I think there is something wrong with our model, maybe because we are using all of the features of our data? So, there are some variables that highly correlated with each other.

# 6. Classification - but with Multicollinearity

## Multicollinearity

The reason for the absurdity of our results is multicollinearity.

Multicollinearity is the occurrence of high intercorrelations among two or more independent variables in a multiple regression model. Multicollinearity can lead to skewed or misleading results when a researcher or analyst attempts to determine how well each independent variable can be used most effectively to predict or understand the dependent variable in a statistical model [(source)](https://www.investopedia.com/terms/m/multicollinearity.asp).

## Correlation between column

In [None]:
corr = df2.corr()
corr.style.background_gradient(cmap='coolwarm').set_precision(2)

## Check the Variance Inflation Factor (VIF)

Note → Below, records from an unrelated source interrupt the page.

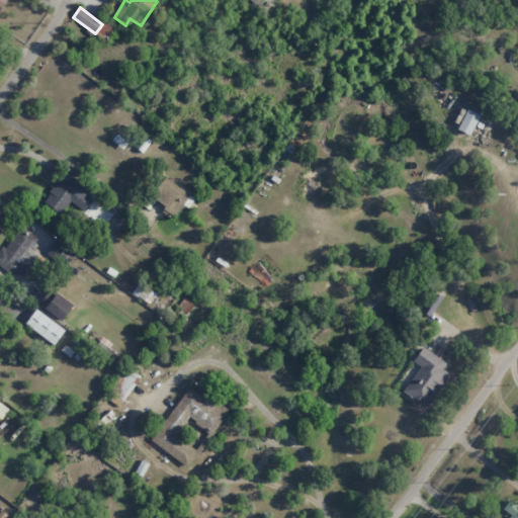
[(107,39),(116,28),(107,20),(98,31),(107,39)]
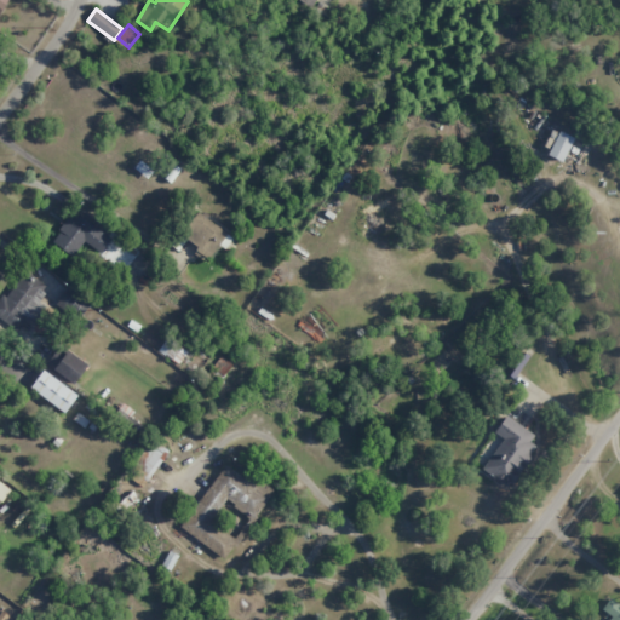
[(562,162),(574,138),(560,131),(547,155),(562,162)]
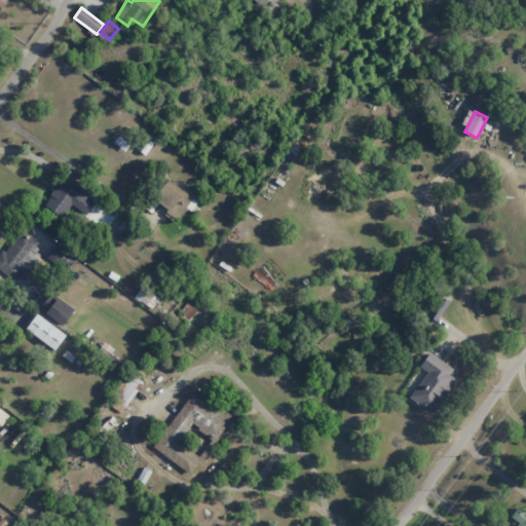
[(43,205),(62,218),(71,204),(85,215),(94,202),(61,180),(43,205)]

Variance inflation factor (VIF) is a measure of the amount of multicollinearity in a set of multiple regression variables. Mathematically, the VIF for a regression model variable is equal to the ratio of the overall model variance to the variance of a model that includes only that single independent variable [(source)](https://www.investopedia.com/terms/v/variance-inflation-factor.asp).

In [None]:
# indicate which variables to compute VIF
new_x = x

# add intercept
new_x['intercept'] = 1

# compute VIF
vif = pd.DataFrame()
vif["variables"] = new_x.columns
vif["VIF"] = [variance_inflation_factor(new_x.values, i) for i in range(new_x.shape[1])]

# output
vif

## Drop the columns which have VIF > 5

In [None]:
# drop the columns
df2.drop(columns=['G2','G3'], inplace=True)
df2.head()

## Do the classification: Logistic Regression

In [None]:
y = df2['Passed']
x = (df2._get_numeric_data()).drop(['Gavg','Passed'], axis=1)

In [None]:
# split the data into test and train
x_train, x_test, y_train, y_test= train_test_split(x, y, test_size=0.2, random_state=29)

# load the algorithm
model = LogisticRegression(max_iter=1000)

# train the data
model.fit(x_train, y_train)

# predict the y using trained model
y_train_pred = model.predict(x_train)
y_test_pred = model.predict(x_test)

## Check the result

A little bit worse than before, $92.4\%$.

In [None]:
# evaluate classification model - accuracy
accuracy_test = metrics.accuracy_score(y_test,y_test_pred)
print('Accuracy Test Data: {}'.format(accuracy_test))

In [None]:
# classification report
print(classification_report(y_test,y_test_pred))

# Conclusion
We already have done the linear regression with $R^2 \approx 0.92$ and the classification twice using Logistic Regression, the first one got $100\%$ accuracy! However, in that case we have not taken into account the multicollinearity effect. After taking that into accout, our model is performed worse than before ($100\%$ to around $92.4\%$, but this result has increased the reliability of our model.